• _Task details_
The output should be all lines of the entries below in which the word "rules" occurs.

++++

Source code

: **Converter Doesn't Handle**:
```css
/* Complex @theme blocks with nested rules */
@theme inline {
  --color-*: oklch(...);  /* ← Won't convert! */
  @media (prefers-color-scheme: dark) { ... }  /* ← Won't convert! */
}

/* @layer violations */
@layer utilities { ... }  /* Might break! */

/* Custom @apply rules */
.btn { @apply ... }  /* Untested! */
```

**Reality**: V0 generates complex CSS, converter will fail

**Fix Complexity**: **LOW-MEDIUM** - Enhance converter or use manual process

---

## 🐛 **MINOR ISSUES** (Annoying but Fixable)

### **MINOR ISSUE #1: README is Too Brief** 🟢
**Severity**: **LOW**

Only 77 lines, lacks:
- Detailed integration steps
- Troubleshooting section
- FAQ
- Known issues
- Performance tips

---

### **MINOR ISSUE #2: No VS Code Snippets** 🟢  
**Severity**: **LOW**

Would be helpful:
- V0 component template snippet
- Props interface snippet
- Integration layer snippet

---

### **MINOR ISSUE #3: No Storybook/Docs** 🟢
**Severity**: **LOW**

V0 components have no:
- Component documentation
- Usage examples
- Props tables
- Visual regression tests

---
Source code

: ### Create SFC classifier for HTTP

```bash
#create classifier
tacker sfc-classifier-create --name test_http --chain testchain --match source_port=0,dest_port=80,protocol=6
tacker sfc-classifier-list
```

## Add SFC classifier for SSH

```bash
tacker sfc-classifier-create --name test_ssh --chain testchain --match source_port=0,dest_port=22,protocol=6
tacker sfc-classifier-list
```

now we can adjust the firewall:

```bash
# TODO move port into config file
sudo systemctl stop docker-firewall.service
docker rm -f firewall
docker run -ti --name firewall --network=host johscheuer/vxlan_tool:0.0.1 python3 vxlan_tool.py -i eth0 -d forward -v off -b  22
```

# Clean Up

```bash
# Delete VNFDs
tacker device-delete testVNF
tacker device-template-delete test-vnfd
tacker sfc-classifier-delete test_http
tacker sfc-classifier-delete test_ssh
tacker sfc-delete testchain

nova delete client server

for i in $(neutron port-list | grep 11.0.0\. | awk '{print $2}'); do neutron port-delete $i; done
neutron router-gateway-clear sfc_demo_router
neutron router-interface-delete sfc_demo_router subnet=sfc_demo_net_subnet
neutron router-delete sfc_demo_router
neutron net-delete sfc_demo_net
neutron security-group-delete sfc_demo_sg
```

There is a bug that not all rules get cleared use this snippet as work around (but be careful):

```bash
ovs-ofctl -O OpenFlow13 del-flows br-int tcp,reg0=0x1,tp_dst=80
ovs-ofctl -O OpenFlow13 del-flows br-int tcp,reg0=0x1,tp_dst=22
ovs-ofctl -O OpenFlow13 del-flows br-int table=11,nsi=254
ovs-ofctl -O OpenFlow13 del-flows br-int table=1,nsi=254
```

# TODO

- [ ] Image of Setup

++++

• _Exercise result_
/* Complex @theme blocks with nested rules */
/* Custom @apply rules */
There is a bug that not all rules get cleared use this snippet as work around (but be careful):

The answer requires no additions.